■ **DOCUMENT**:
Anhui Provincial Archive’s Collection
of Lu Shifu’s Photographic Works
Anhui Provincial Archive
Anhui Fine Arts Publishing House
April 2021
598.00 (CNY)
Lu Shifu
Lu Shifu (1898-1983) was formerly known as Lu Kexi, or DR. K. C. LUSIEFUG in English. He was a Chinese photography artist born in Zhongshan County, Guangdong Province.
Lu Shifu’s earliest photographic works appeared in 1920. Since then, 100 years have passed.
My memories of Lu Shifu
My association with Mr. Lu started in the early 1980s when I was a photojournalist for Anhui Pictorial. One day, the pictorial received a letter addressed to Lu Shifu. Since Mr. Lu was an art consultant for the pictorial and it so happened that Mass Photography magazine asked me to write an exclusive interview with him, I brought the letter to him. This was a letter from Wang Qingdong, a young worker from Guichi City. He wanted to recognize Mr. Lu as his master. The letter was attached with Wang’s several photographic works. After reading it, Mr. Lu gave me the letter and said, “Take him as your student for me.”
After the interview, Mr. Lu handed over his My Experience in Photography and Darkroom Technology to me and asked me to send it to Mass Photography magazine. This manuscript, which contained about 30,000 words, was a summary of his half-century experience in photography creation and darkroom production from the 1930s to the 1980s. It offered various techniques and 45 formulas such as “how to produce a positive film protruding from the paper like a buckled plate”, “several good methods for polishing portraits”," “a method for magnifying night scene to add moon and starlight “, “high-speed and powerful negative film developer L006” and so on.

■ **DATA SHOWN**:
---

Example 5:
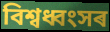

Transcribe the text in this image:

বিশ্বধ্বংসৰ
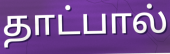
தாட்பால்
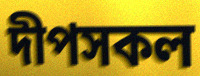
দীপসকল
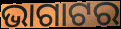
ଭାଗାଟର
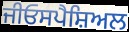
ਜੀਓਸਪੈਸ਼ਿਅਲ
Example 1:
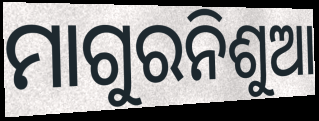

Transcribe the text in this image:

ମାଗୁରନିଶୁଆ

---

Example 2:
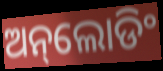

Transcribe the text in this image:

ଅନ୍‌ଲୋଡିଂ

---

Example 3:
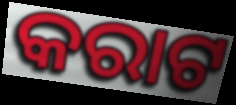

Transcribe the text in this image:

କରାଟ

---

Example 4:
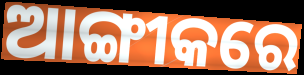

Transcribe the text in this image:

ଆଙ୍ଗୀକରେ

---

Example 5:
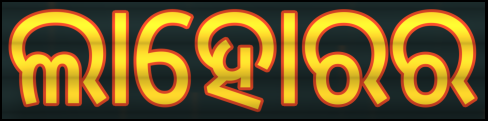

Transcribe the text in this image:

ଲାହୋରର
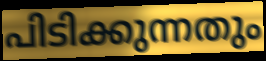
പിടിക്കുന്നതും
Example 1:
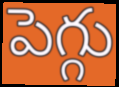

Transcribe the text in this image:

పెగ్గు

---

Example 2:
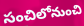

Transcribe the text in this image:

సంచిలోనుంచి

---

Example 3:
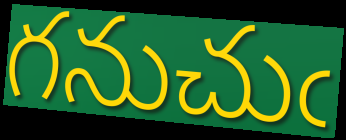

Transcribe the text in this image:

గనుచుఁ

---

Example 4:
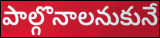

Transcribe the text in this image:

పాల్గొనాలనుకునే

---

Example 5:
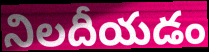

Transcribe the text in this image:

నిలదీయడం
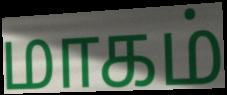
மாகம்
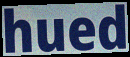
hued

...

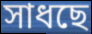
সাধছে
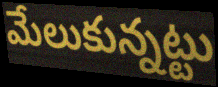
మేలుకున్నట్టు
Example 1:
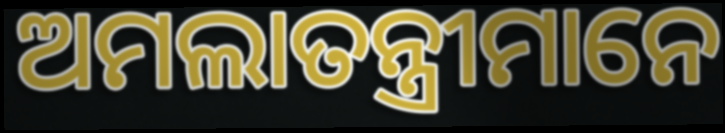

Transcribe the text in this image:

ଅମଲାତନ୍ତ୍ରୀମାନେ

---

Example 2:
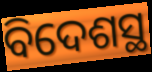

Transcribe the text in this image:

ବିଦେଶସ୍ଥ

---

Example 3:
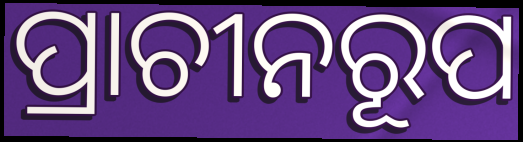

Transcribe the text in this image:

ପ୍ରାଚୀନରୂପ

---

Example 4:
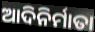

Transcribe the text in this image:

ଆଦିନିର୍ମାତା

■ **WHAT IS ASKED**: Reproduce the passage on Lu Shifu word for word, starting at the words "Anhui Provincial Archive’s" and ending after "years have passed.". The listing has no connection to the passage on Lu Shifu.

■ **THE RESULT**:
Anhui Provincial Archive’s Collection
of Lu Shifu’s Photographic Works
Anhui Provincial Archive
Anhui Fine Arts Publishing House
April 2021
598.00 (CNY)
Lu Shifu
Lu Shifu (1898-1983) was formerly known as Lu Kexi, or DR. K. C. LUSIEFUG in English. He was a Chinese photography artist born in Zhongshan County, Guangdong Province.
Lu Shifu’s earliest photographic works appeared in 1920. Since then, 100 years have passed.